The codes specifically requested by the NWS:
Extreme Wind Warning (EWW)
To provide advance notice of the onset of extreme sustained surface winds (greater than or equal to 115 miles per hour) associated with a major land-falling hurricane (category 3 or higher). The NWS explains that using the Tornado Warning (TOR) event code caused confusion when used to warn of Hurricane Charley’s high winds in 2004. The NWS started using the EWW code during the 2007 hurricane season.
Storm Surge Watch (SSA) and Storm Surge Warning (SSW)
The NWS says the Storm Surge Watch/Warning will be issued when there is a significant risk of life-threatening inundation from rising water moving inland from the ocean. In the event of a storm surge, a watch (SSA) would be issued 48 hours in advance of the event taking place and a warning (SSW) would be issued 36 hours in advance of the event, and will help to mitigate damage from storm surge, the leading cause of death in tropical cyclones. The NWS currently does not issue explicit storm surge warnings, although the National Hurricane Center (NHC) has advocated for a storm surge watch and storm surge warning for a number of years. The NWS explains that the current hurricane watch/warning does not provide clear or sufficient information to allow citizens to determine if they are threatened by wind or storm surge or both.
The FCC seeks comments on adding these codes.
The NWS also requests that the Commission revise the areas defined in the geographic location codes identified in section 11.31(f) of the EAS rules as location codes 75 and 77, which cover offshore marine areas.

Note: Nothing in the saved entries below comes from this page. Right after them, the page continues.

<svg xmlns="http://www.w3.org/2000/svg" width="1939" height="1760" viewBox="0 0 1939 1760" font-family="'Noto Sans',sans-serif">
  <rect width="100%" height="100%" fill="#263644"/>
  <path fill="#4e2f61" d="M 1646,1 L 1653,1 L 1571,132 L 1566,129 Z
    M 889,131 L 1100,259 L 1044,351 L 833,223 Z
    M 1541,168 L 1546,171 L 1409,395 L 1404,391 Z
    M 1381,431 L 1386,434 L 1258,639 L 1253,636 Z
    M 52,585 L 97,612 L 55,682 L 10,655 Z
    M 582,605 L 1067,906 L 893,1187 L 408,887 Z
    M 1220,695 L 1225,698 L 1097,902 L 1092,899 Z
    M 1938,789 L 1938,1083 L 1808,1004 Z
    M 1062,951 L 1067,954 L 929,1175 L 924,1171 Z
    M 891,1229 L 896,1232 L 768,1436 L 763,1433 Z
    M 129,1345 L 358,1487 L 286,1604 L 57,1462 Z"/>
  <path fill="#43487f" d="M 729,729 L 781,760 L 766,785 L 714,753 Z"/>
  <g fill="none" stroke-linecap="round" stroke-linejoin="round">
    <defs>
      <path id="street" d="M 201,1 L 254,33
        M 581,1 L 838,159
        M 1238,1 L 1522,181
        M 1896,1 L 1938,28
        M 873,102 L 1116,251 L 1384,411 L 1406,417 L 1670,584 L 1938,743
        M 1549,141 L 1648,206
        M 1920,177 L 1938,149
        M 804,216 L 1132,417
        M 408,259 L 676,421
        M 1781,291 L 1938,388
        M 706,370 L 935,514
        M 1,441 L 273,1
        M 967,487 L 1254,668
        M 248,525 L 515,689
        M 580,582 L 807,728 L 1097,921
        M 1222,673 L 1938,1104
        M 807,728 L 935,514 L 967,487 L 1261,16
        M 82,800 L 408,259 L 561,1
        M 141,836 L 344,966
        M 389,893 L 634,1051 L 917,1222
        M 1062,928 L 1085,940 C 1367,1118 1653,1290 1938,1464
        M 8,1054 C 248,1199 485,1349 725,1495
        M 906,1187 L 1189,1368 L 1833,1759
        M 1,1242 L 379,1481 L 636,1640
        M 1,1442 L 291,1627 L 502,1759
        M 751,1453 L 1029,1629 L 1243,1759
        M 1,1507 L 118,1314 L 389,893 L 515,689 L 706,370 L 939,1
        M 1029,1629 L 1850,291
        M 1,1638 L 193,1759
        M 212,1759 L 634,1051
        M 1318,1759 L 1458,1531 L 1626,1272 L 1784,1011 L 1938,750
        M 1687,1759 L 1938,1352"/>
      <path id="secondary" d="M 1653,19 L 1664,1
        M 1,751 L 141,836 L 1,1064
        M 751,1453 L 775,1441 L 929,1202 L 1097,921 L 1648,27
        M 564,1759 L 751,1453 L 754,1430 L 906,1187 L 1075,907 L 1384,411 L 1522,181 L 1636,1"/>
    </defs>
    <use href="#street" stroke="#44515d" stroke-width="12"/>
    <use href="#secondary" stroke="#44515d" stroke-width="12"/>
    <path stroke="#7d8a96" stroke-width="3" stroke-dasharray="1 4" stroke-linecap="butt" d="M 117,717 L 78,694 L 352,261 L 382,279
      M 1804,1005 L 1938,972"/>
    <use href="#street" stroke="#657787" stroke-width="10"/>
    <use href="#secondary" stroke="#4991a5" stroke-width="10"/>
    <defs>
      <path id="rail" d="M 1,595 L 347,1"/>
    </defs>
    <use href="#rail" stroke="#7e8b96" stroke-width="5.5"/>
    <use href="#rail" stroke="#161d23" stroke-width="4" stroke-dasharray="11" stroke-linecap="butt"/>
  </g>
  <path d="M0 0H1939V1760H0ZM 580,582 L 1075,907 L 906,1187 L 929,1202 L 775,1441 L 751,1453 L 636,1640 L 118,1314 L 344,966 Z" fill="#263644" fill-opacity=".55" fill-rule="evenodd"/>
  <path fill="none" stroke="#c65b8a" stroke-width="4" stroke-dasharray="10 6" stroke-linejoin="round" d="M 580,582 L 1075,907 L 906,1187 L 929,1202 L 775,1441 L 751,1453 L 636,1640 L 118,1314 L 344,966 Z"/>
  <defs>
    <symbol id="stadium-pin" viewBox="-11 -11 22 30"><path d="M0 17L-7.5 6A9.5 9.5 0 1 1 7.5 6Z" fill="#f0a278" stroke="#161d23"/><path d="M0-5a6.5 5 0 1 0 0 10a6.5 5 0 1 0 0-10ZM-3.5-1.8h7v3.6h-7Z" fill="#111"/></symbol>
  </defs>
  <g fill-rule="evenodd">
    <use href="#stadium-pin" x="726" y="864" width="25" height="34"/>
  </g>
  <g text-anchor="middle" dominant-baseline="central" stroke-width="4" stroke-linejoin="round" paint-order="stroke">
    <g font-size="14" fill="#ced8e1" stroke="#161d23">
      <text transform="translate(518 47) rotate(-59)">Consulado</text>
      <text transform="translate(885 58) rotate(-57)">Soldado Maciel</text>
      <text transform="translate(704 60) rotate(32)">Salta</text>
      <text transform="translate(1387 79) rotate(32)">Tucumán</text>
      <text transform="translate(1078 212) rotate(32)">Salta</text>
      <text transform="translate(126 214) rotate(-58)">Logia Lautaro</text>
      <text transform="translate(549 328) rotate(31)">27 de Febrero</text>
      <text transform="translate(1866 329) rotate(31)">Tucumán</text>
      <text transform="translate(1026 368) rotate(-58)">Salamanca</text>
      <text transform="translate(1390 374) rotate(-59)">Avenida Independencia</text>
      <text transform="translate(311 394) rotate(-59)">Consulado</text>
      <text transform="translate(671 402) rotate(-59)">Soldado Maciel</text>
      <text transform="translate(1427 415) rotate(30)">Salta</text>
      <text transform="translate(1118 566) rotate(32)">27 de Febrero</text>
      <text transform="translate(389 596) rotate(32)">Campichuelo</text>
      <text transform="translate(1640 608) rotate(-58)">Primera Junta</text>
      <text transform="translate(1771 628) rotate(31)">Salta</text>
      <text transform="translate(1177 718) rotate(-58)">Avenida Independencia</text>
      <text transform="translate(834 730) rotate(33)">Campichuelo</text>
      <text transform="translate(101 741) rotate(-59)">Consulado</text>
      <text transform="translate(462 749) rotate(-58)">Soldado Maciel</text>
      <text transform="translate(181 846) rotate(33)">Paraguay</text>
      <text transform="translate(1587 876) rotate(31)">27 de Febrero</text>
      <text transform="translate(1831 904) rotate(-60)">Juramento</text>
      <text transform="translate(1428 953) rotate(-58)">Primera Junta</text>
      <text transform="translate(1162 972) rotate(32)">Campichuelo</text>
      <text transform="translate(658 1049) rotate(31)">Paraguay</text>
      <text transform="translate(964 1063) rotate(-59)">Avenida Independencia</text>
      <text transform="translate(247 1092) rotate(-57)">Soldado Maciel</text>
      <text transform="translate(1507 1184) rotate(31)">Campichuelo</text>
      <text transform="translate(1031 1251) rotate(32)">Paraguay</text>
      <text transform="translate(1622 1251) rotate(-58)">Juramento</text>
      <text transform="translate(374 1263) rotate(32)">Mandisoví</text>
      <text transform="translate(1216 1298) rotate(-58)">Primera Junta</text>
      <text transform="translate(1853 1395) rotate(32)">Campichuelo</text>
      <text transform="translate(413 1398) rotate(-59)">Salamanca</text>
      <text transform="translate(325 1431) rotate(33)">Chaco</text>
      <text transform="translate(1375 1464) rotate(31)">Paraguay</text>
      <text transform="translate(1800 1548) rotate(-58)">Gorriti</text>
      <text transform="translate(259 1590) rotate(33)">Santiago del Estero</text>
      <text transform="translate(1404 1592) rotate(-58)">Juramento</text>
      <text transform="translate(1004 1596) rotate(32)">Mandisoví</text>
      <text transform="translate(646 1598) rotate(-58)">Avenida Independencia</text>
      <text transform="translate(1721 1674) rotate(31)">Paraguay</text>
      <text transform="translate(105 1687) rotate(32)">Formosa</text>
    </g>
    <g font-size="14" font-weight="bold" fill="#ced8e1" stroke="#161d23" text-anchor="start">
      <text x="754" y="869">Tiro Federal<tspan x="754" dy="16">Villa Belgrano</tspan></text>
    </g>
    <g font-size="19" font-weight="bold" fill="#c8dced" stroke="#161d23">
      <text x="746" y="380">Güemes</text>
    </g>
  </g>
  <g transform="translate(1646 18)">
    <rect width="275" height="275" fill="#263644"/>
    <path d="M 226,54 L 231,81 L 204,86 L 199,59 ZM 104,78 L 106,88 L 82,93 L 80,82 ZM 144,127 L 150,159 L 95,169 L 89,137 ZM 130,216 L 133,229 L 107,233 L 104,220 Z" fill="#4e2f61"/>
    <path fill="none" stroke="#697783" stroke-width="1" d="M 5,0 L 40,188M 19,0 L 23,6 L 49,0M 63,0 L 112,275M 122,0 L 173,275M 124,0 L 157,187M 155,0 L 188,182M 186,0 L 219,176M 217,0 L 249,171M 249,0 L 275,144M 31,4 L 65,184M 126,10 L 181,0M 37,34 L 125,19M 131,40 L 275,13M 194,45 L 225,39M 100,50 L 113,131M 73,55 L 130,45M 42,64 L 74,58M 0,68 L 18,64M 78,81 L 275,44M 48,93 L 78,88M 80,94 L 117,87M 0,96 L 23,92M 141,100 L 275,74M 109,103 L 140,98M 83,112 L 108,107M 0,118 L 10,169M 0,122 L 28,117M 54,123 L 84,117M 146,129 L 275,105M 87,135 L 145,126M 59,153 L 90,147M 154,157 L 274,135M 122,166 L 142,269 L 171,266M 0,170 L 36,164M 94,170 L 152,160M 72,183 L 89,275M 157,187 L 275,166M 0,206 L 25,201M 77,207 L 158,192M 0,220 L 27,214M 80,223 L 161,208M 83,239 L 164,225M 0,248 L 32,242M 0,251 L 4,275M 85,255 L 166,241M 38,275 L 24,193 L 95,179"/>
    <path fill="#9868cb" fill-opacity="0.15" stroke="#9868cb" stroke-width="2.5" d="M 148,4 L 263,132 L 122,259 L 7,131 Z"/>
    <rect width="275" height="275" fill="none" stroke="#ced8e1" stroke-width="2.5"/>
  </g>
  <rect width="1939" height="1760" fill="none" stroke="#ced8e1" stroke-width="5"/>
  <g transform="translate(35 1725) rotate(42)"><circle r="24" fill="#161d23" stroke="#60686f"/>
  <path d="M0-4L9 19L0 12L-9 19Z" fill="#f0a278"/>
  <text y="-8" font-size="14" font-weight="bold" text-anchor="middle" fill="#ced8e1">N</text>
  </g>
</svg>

These location codes, and their defined areas, like all the offshore (marine areas) location codes contained in the EAS Protocol, were originally adopted in 2002. Currently, the marine area defined for location code 75 covers “Western North Atlantic Ocean, and along U.S. East Coast, south of Currituck Beach Light, N.C., following the coastline into Gulf of Mexico to Bonita Beach, FL, including the Caribbean,” while location code 77 covers “Gulf of Mexico, and along the U.S. Gulf Coast from the Mexican border to Bonita Beach, FL.” The NWS indicates that it has changed the end point it uses for generating weather alerts for both of these areas from Bonita Beach, FL, to Ocean Reef, FL, and, accordingly, requests that the area covered by location code 75 be changed to “Western North Atlantic Ocean, and along U.S. East Coast, south of Currituck Beach Light, NC, following the coastline to Ocean Reef, FL, including the Caribbean,” and that the area covered by location code 77 be changed to “Gulf of Mexico, and along the U.S. Gulf Coast from the Mexican border to Ocean Reef, FL.”
The FCC also proposes revising footnote 1 of section 11.31 to delete the reference to a past deadline and to clarify that the numbers assigned to the offshore marine areas listed in the table of geographic areas in section 11.31(f), while consistent with the format of the state and territory location codes derived from the ANSI standard, are not a product of that standard, but rather were assigned by the NWS.